ARBEITSAUFTRAG: Schreiben Sie aus dem Text zur Flüchtlingshilfe in Solingen den Abschnitt zwischen „Vorurteile abbauen“ und „Verfügung stellen wollen.“ wortgetreu ab, einschließlich dieser beiden Stellen.

VORGEGEBENER TEXT:
::::::::

Vorurteile abbauen

In Solingen organisieren die Stadt und ihre Bürger gemeinsam Hilfe für Flüchtlinge. Wie sieht es in den Schwesterstädten aus? Und welche Rolle spielt dabei der Islam?

Mitte Januar 2015 traf sich in Solingen unter dem Vorsitz von Sozialdezernent Robert Krumbein zum ersten Mal der Runde Tisch Flüchtlingshilfe. Rund 45 Personen aus Politik und Stadtverwaltung, Wohlfahrtsverbänden sowie Vereinen und Initiativen hatten sich zusammengefunden, um sich über die aktuelle Situation in der Stadt unterrichten zu lassen. Im Mittelpunkt stand dabei die Frage, wie die Menschen untergebracht werden sollen. Eine neu eingerichtete Koordinierungsstelle soll sich für die Flüchtlinge auf Wohnungssuche begeben und zentraler Ansprechpartner für alle sein, die eine Unterkunft zur Verfügung stellen wollen.

::::::::

DATENBEREICH:
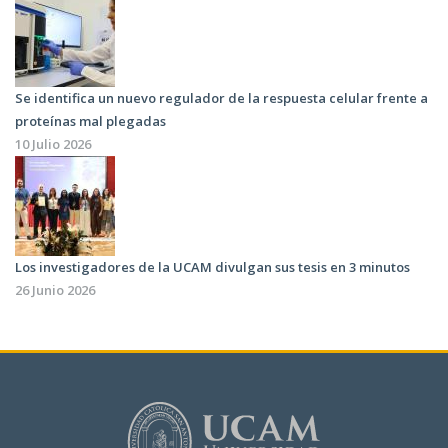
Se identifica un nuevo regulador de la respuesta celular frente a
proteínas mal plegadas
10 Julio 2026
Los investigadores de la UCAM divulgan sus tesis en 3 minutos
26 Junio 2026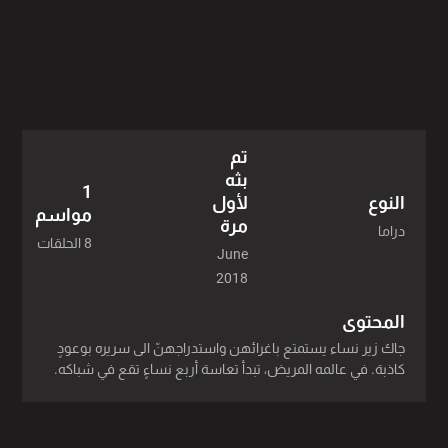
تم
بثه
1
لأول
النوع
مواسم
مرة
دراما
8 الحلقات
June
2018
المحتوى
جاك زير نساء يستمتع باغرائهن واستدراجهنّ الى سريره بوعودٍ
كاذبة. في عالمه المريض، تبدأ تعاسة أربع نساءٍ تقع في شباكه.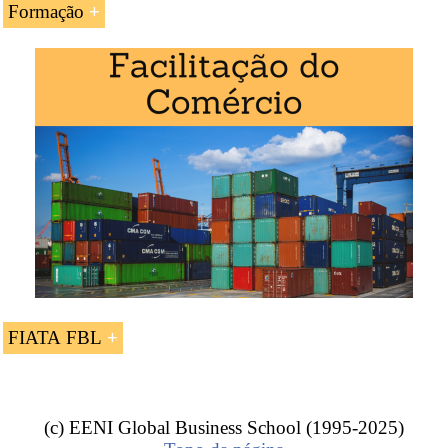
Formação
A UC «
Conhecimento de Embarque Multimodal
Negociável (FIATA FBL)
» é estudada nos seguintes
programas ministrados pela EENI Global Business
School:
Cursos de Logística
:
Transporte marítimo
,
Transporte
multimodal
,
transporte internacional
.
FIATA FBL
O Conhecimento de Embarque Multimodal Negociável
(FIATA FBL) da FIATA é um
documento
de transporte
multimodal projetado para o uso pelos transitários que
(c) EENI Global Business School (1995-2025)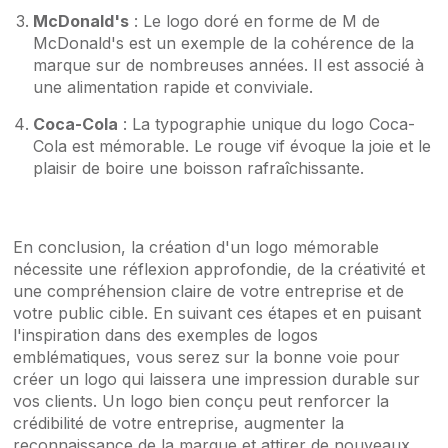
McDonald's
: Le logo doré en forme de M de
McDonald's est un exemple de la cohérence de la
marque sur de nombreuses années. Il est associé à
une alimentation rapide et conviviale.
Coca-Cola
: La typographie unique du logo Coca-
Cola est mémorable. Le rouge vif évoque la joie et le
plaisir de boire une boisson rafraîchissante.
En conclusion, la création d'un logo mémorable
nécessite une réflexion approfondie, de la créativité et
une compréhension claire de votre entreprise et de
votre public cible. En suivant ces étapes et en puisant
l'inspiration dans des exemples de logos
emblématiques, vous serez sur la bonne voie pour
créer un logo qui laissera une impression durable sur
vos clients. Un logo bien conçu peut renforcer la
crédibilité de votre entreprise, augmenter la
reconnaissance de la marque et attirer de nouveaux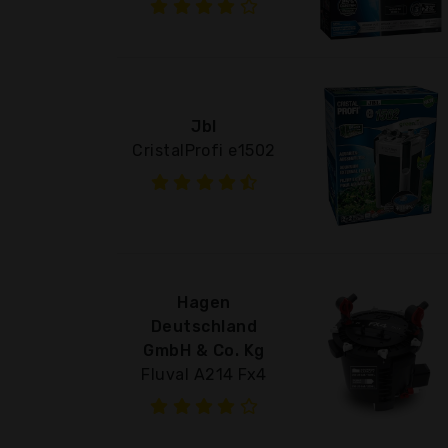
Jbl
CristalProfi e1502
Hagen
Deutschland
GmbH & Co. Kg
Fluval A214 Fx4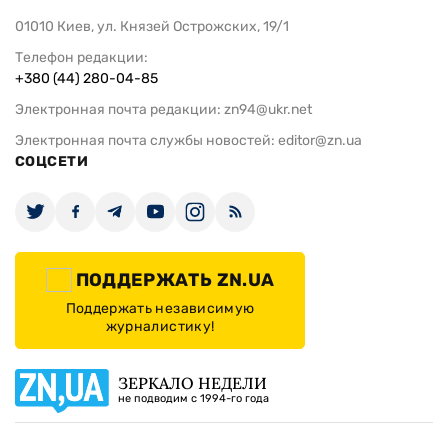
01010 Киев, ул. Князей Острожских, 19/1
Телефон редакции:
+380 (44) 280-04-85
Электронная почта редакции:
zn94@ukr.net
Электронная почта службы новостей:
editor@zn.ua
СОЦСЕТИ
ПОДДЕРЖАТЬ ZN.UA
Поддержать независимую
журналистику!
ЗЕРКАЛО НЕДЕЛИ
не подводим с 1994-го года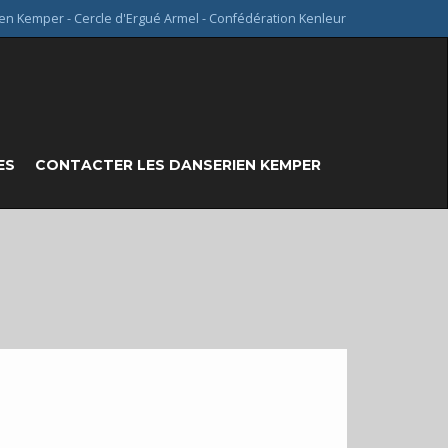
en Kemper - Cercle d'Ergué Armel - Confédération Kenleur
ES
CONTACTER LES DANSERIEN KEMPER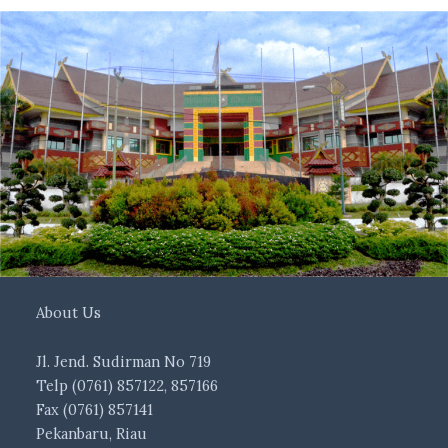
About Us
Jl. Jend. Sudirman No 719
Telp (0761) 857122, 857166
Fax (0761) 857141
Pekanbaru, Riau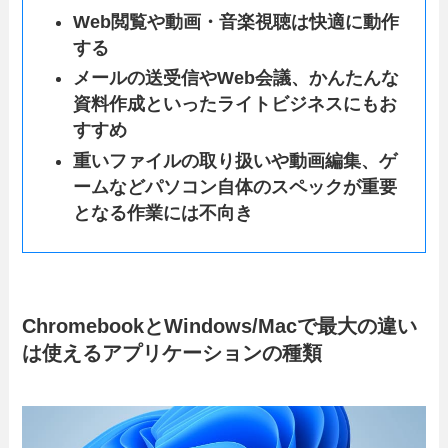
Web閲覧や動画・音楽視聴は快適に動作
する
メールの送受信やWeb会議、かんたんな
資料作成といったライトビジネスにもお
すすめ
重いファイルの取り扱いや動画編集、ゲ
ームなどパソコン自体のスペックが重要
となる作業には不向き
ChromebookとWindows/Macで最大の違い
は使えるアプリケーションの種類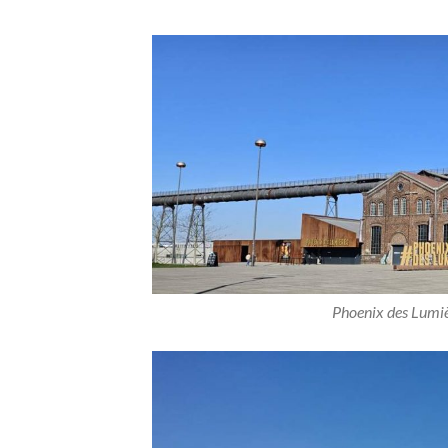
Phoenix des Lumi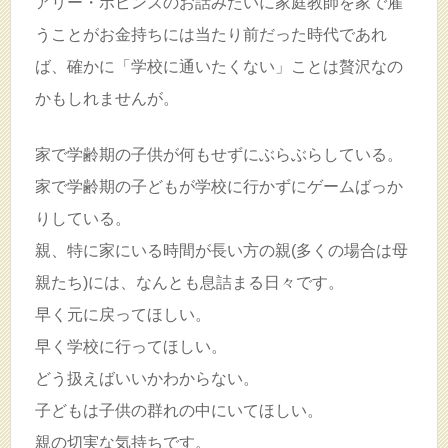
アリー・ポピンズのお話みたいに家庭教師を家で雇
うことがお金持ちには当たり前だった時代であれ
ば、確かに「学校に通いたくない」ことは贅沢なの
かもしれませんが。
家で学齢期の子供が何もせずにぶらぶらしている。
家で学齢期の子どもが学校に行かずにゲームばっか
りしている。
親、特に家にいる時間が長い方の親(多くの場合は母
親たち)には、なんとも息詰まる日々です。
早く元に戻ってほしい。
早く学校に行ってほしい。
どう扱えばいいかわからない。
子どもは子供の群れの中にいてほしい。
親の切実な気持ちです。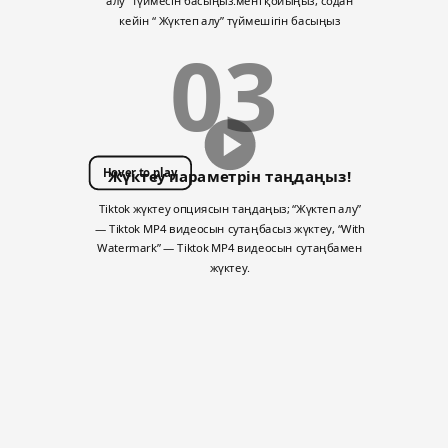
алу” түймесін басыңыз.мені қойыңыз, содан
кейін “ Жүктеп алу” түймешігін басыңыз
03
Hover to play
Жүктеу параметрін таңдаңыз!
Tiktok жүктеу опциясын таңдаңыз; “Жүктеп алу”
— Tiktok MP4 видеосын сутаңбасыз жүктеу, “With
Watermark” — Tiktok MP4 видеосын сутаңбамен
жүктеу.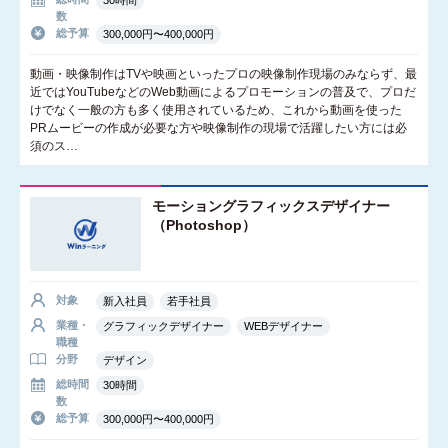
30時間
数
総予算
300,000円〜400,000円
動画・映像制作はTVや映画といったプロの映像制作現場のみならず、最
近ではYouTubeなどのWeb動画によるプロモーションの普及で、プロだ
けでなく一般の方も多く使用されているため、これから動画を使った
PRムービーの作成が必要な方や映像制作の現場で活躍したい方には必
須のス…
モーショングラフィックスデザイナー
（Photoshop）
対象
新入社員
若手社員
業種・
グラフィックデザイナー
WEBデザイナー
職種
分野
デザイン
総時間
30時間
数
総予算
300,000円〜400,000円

::::::::

ERGEBNIS:
Vorurteile abbauen

In Solingen organisieren die Stadt und ihre Bürger gemeinsam Hilfe für Flüchtlinge. Wie sieht es in den Schwesterstädten aus? Und welche Rolle spielt dabei der Islam?

Mitte Januar 2015 traf sich in Solingen unter dem Vorsitz von Sozialdezernent Robert Krumbein zum ersten Mal der Runde Tisch Flüchtlingshilfe. Rund 45 Personen aus Politik und Stadtverwaltung, Wohlfahrtsverbänden sowie Vereinen und Initiativen hatten sich zusammengefunden, um sich über die aktuelle Situation in der Stadt unterrichten zu lassen. Im Mittelpunkt stand dabei die Frage, wie die Menschen untergebracht werden sollen. Eine neu eingerichtete Koordinierungsstelle soll sich für die Flüchtlinge auf Wohnungssuche begeben und zentraler Ansprechpartner für alle sein, die eine Unterkunft zur Verfügung stellen wollen.